The intrusion detection method that a kind of feature based the most according to claim 1 selects, it is characterized in that: described data after sliding-model control are carried out feature selection, using INTERACT method, described INTERACT method is algorithm based on symmetrical uncertain SU；First pass through the symmetrical uncertain SU descending of feature oneself, then from the beginning of these characteristic sequences are finally, assess feature one by one, if the concordance contribution of certain feature is less than threshold value, just removes this feature, otherwise use this feature；Described symmetrical uncertain SU is to describe two features x, information income IG and the tolerance of entropy H ratio between y, and formula is as follows:

The intrusion detection method that a kind of feature based the most according to claim 1 selects, it is characterised in that: described normalized uses deviation normalization, and formula is as follows:

The intrusion detection method that a kind of feature based the most according to claim 1 selects, it is characterised in that: described grader uses Naive Bayes Classifier: let d be the training set with limited quantity example, A={A₁,A₂,…,A_nIt is n limited attribute, an example d ∈ D vector (a₁,a₂,…a_n) describe, wherein a_iIt is attribute A_iCurrent value, category attribute C represents, function dom (A_i) obtain attribute A_iDefinition territory set；WhenDuring establishment, i.e. the classification of prediction example d is the classification that posterior probability is maximum under attribute specified criteria, it was predicted that correctness maximum；Introduce and assume: under conditions of given classification C, all of attribute A_iSeparate: P (A_i|c,A_j)=p (A_i|c),A_j, p (C) ＞ 0, employing following formula calculating posterior probability of classification in the case of given attribute value:

The intrusion detection method that a kind of feature based the most according to claim 1 selects, it is characterised in that: described grader uses support vector machine classifier SVM, employing classification function:

Wherein, l represents the number of training sample, and x represents the vector of example to be sorted, x_i,y_iRepresent attribute vector and classification logotype, the K (x of i-th training sample_i, x) represent kernel function, a_iRepresent model parameter with b, solve parameter a by being calculated as follows a quadratic programming problem_i:

If two disaggregated models are:

G (x)=ω * x+b；

The threshold value arranging two disaggregated models is 0, obtains:

Select the plane that in two class objects, distance is maximum.

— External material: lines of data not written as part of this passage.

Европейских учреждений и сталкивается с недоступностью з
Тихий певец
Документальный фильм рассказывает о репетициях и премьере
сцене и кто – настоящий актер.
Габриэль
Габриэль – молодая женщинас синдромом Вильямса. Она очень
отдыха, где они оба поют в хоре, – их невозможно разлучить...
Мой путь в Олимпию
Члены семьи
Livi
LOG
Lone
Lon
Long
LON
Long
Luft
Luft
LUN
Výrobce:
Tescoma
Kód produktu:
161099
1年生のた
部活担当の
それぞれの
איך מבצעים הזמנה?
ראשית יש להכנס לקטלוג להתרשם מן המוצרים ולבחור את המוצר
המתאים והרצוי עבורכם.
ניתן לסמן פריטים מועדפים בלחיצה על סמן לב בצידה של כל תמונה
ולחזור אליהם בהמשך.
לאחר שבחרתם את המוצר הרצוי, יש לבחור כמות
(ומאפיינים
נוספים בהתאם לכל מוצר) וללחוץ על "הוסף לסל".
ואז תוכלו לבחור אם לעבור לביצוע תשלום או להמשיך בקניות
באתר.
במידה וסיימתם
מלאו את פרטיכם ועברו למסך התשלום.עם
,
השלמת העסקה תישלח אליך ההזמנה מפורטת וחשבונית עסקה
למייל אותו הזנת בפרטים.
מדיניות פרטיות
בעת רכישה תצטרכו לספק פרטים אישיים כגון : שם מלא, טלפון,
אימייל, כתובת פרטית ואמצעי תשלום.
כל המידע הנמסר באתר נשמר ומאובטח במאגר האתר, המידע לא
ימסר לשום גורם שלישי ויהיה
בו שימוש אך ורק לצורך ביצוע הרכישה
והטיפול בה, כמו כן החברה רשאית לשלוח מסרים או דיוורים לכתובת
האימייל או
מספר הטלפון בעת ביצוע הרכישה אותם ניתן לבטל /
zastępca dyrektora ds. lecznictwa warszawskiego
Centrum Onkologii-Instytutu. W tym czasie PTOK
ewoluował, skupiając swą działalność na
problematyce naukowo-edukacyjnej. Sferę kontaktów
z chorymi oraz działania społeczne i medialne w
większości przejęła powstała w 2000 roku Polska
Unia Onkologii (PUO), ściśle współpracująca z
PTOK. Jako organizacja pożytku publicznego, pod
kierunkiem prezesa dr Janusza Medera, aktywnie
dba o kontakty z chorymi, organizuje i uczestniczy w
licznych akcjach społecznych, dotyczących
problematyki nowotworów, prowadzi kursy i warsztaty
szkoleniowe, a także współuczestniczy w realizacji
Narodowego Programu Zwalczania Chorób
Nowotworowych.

The intrusion detection method that a kind of feature based the most according to claim 1 selects, it is characterised in that: described grader uses decision Tree algorithms, and described decision Tree algorithms is divided into two stages: set construction phase, hedge clipper branch stage；

Described tree construction phase uses top-down recursive fashion, start to select testing attribute according to given standard on each node from root node, then according to institute's likely value of respective attributes is set up downwards branch, is divided training sample, until the sample size that is all divided in same class, or a certain node of all samples on a node is less than till during set-point；The standard wherein selecting testing attribute includes information gain, information gain ratio, gini index and division based on distance；

The first beta pruning of employing of described hedge clipper branch stage, rear beta pruning or the method that both combine；The beta pruning standard of tree pruning method includes Minimal Description Length Criterion and expectation error rate minimum principle；The former carries out binary coding to decision tree, and optimal beta pruning tree is exactly the tree that the required binary bit of coding is minimum；The latter calculates the expectation error rate that the subtree on certain node is occurred after beta pruning.